### EXTRACTED DATA
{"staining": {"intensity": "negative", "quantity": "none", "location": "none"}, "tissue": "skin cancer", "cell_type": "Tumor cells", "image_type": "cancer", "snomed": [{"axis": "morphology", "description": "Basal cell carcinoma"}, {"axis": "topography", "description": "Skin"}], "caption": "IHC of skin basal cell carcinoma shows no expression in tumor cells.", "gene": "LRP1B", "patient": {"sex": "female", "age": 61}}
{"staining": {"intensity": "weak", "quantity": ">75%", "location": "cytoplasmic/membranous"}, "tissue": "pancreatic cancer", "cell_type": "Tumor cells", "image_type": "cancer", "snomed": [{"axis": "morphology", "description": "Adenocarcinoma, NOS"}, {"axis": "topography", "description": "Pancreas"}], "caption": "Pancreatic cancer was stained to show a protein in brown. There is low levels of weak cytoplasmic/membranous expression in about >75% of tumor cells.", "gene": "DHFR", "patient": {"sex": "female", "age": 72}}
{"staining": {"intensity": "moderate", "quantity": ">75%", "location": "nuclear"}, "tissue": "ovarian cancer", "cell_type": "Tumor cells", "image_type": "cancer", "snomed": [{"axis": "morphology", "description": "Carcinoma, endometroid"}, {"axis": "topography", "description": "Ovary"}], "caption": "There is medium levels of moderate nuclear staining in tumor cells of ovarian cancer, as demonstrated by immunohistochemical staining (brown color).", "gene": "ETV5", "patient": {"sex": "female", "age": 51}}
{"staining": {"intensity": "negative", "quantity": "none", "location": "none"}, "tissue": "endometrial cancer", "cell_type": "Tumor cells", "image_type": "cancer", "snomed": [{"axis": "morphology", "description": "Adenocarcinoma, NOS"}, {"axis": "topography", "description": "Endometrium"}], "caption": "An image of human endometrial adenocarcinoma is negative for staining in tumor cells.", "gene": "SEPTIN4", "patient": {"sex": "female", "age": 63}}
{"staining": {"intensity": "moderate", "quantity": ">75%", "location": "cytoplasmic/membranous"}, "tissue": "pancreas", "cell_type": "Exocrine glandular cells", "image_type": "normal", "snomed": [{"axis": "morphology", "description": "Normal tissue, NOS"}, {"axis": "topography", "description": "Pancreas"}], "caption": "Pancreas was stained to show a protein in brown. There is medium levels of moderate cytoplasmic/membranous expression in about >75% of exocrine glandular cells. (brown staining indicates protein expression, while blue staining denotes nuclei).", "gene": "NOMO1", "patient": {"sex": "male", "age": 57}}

### PROBLEM
Please return all lines above in which the string "negative" is found.

### EXPECTED OUTPUT
{"staining": {"intensity": "negative", "quantity": "none", "location": "none"}, "tissue": "skin cancer", "cell_type": "Tumor cells", "image_type": "cancer", "snomed": [{"axis": "morphology", "description": "Basal cell carcinoma"}, {"axis": "topography", "description": "Skin"}], "caption": "IHC of skin basal cell carcinoma shows no expression in tumor cells.", "gene": "LRP1B", "patient": {"sex": "female", "age": 61}}
{"staining": {"intensity": "negative", "quantity": "none", "location": "none"}, "tissue": "endometrial cancer", "cell_type": "Tumor cells", "image_type": "cancer", "snomed": [{"axis": "morphology", "description": "Adenocarcinoma, NOS"}, {"axis": "topography", "description": "Endometrium"}], "caption": "An image of human endometrial adenocarcinoma is negative for staining in tumor cells.", "gene": "SEPTIN4", "patient": {"sex": "female", "age": 63}}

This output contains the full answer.